Hawkesman Posted July 16, 2016 Author Posted July 16, 2016 I'm betteing you've got an easy fix there. Here's to hoping!
Hawkesman Posted January 24, 2017 Author Posted January 24, 2017 I'm betting you've got an easy fix there. You were right! I eventually got round to ordering the Xvive chip, and popped it in. The only other thing I needed to do before trying it out was to replace a 16k resistor which had broken. It worked fine, and everything seems to do what it should, and there's no background noise, at least not that I can hear. I have one last question though - the slowest repeat rate it'll do is roughly 3½ per second - this seems to be near the 300ms that Dub referred to earlier, so I'm assuming it's normal for this pedal (before I go and screw it all up by tinkering with the trimmers!) Thanks for all the help guys. H.

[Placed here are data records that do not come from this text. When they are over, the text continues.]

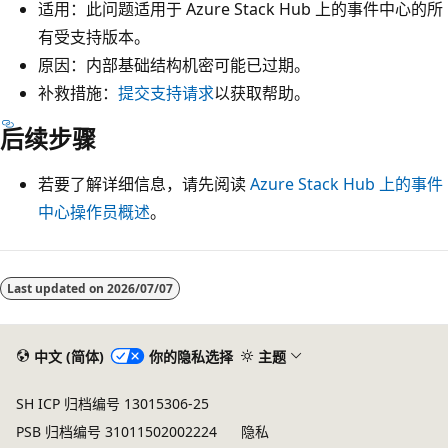
适用：此问题适用于 Azure Stack Hub 上的事件中心的所
有受支持版本。
原因：内部基础结构机密可能已过期。
补救措施：
提交支持请求
以获取帮助。
后续步骤
若要了解详细信息，请先阅读
Azure Stack Hub 上的事件
中心操作员概述
。
阅
读
Last updated on
2026/07/07
模
式
中文 (简体)
你的隐私选择
主题
已
禁
SH ICP 归档编号 13015306-25
用
PSB 归档编号 31011502002224
隐私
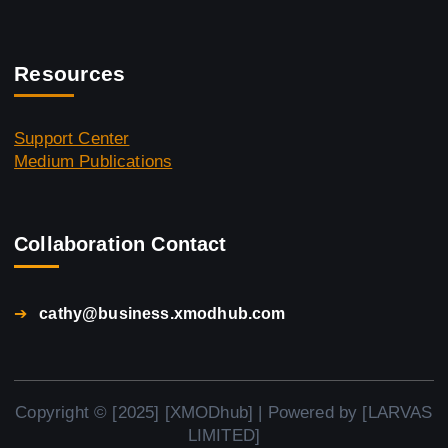
Resources
Support Center
Medium Publications
Collaboration Contact
➔
cathy@business.xmodhub.com
Copyright © [2025] [XMODhub] | Powered by [LARVAS
LIMITED]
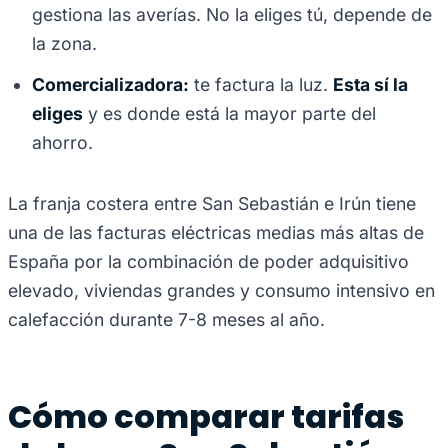
gestiona las averías. No la eliges tú, depende de
la zona.
Comercializadora:
te factura la luz.
Esta sí la
eliges
y es donde está la mayor parte del
ahorro.
La franja costera entre San Sebastián e Irún tiene
una de las facturas eléctricas medias más altas de
España por la combinación de poder adquisitivo
elevado, viviendas grandes y consumo intensivo en
calefacción durante 7-8 meses al año.
Cómo comparar tarifas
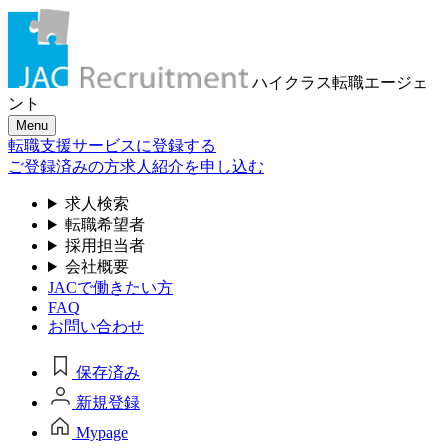
ハイクラス転職
エージェ
ント
Menu
転職支援サービスに登録する
ご登録済みの方
求人紹介を申し込む
求人検索
転職希望者
採用担当者
会社概要
JACで働きたい方
FAQ
お問い合わせ
保存済み
新規登録
Mypage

Dub-T-123 Posted January 24, 2017 Posted January 24, 2017 You were right! I eventually got round to ordering the Xvive chip, and popped it in. The only other thing I needed to do before trying it out was to replace a 16k resistor which had broken. It worked fine, and everything seems to do what it should, and there's no background noise, at least not that I can hear. I have one last question though - the slowest repeat rate it'll do is roughly 3½ per second - this seems to be near the 300ms that Dub referred to earlier, so I'm assuming it's normal for this pedal (before I go and screw it all up by tinkering with the trimmers!) Thanks for all the help guys. H. If you're getting clean repeats without noise issues and approx 300ms max delay time I would just leave the trimmers as-is personally. Nice job fixing the pedal. These are great delays, hope you enjoy it
Hawkesman Posted January 24, 2017 Author Posted January 24, 2017 If you're getting clean repeats without noise issues and approx 300ms max delay time I would just leave the trimmers as-is personally. Nice job fixing the pedal. These are great delays, hope you enjoy it Thanks Dub. I'll leave it alone, and start using it!